Come si legge nel sito di Orizzonte Scuola, ieri «il vicepremier e ministro degli Esteri, Antonio Tajani, ha presentato a Milano la proposta di legge di Forza Italia, nota come “Ius Italiae”, che mira a semplificare il processo di acquisizione della cittadinanza italiana. Secondo Tajani, per diventare cittadini italiani è fondamentale possedere una solida conoscenza della lingua italiana, della storia e della geografia del Paese, nonché della Costituzione e dei principi di educazione civica. “Dopo dieci anni di scuola dell’obbligo, svolti con impegno e profitto, si può aspirare a diventare cittadini italiani”, ha affermato Tajani, evidenziando l’importanza di un percorso educativo come prerequisito per l’integrazione nella società».
Benissimo: a questo punto moltissimi italiani di nascita e di stirpe perderanno la cittadinanza, dato che evidentemente sono lontanissimi dal “possedere una solida conoscenza della lingua italiana, della storia e della geografia del Paese, nonché della Costituzione e dei principi di educazione civica”; quanto ai “dieci anni di scuola dell’obbligo, svolti con impegno e profitto”, non sono obiettivo meno utopistico per un numero enorme di studentesse e studenti “italianissimi”.

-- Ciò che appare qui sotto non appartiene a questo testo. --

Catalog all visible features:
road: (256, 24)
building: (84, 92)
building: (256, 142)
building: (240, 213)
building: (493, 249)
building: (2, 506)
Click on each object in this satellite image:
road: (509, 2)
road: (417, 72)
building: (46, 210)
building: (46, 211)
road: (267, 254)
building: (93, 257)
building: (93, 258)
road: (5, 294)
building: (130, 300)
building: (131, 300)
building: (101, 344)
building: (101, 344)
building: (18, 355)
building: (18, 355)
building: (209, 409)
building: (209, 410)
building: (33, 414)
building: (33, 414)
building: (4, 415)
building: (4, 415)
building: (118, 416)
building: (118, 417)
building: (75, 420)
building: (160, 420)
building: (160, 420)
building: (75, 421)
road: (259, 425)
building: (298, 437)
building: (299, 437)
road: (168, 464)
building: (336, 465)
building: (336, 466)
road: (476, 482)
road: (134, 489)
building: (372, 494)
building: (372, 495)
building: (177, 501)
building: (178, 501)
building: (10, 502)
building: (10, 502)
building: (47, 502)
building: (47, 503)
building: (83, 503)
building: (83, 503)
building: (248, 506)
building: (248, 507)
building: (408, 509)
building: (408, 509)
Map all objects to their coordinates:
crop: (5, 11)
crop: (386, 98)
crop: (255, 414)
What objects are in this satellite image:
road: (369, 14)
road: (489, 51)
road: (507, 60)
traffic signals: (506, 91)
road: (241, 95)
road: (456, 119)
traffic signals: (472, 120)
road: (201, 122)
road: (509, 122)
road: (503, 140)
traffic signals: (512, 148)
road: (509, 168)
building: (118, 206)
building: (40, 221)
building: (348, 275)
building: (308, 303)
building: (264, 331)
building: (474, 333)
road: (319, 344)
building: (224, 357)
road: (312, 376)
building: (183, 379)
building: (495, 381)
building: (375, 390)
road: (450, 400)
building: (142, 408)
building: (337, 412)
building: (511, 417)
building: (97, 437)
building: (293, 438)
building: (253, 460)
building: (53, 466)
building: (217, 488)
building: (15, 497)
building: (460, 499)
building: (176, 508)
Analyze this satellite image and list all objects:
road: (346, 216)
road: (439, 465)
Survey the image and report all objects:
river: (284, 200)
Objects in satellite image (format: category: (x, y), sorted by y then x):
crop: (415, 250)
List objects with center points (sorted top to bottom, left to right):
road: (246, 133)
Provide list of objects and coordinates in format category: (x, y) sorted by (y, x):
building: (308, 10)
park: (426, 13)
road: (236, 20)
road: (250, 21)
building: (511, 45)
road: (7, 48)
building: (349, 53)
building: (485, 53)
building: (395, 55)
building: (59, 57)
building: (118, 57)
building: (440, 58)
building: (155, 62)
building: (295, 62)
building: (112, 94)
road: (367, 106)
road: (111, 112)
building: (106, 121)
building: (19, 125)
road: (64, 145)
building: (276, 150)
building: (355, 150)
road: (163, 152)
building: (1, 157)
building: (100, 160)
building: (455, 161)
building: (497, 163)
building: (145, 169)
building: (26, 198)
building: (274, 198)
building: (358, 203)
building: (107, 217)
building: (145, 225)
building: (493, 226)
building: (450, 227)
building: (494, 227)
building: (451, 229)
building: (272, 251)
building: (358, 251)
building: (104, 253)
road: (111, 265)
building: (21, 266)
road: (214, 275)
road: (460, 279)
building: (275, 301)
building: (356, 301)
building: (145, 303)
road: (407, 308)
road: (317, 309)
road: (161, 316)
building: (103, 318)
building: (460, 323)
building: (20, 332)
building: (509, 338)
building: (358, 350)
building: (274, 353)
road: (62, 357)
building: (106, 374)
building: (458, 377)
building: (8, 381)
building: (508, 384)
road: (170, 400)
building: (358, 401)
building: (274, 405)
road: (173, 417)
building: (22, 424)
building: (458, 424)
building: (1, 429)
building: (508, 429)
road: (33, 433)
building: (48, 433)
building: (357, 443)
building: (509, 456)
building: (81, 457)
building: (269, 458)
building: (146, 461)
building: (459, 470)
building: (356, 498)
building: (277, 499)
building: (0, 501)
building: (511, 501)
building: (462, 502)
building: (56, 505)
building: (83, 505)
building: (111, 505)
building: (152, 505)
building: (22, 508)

Il bello è che Tajani, per queste sue dichiarazioni, è stato contestato non dalle opposizioni ma dai suoi stessi alleati: infatti alla kermesse leghista a Pontida si sono alzati cori ingiuriosi all’indirizzo del vicepremier (n. 1), mentre in uno striscione si leggeva “Ius scholae in vista, Tajani scafista”.
Non si devono però preoccupare i sostenitori del governo per questi scontri all’interno della “solidissima” maggioranza, dato che Salvini si è scusato per il comportamento dei suoi seguaci (definendoli “quattro scemi”), aggiungendo però che “la legge sulla cittadinanza va bene così e non è una priorità” e che semmai “presenterà una proposta di legge per toglierla a chi commette reati in Italia“.
A questo punto migliaia di criminali italianissimi, di discendenza italiana superiore ai trisavoli, cominceranno a tremare; tuttavia il ministro dei Trasporti Immobili ha almeno, forse involontariamente, detto una cosa giusta: non merita di essere cittadino italiano, come non merita di essere cittadino di alcun Paese, chi è disonesto, chi truffa, chi delinque, chi ruba, chi spaccia, chi è mafioso, chi insomma commette ogni sorta di crimini con arroganza e certezza non della pena ma dell’impunità.
A tutti costoro (che nella stragrande maggioranza risulterebbero italianissimi) la cittadinanza andrebbe tolta; e, oltre a mandarli in galera, si potrebbe aggiungere come ciliegina sulla torta un bell’esame di italiano, storia, geografia ed educazione civica (che per molti sarebbe peggio della galera).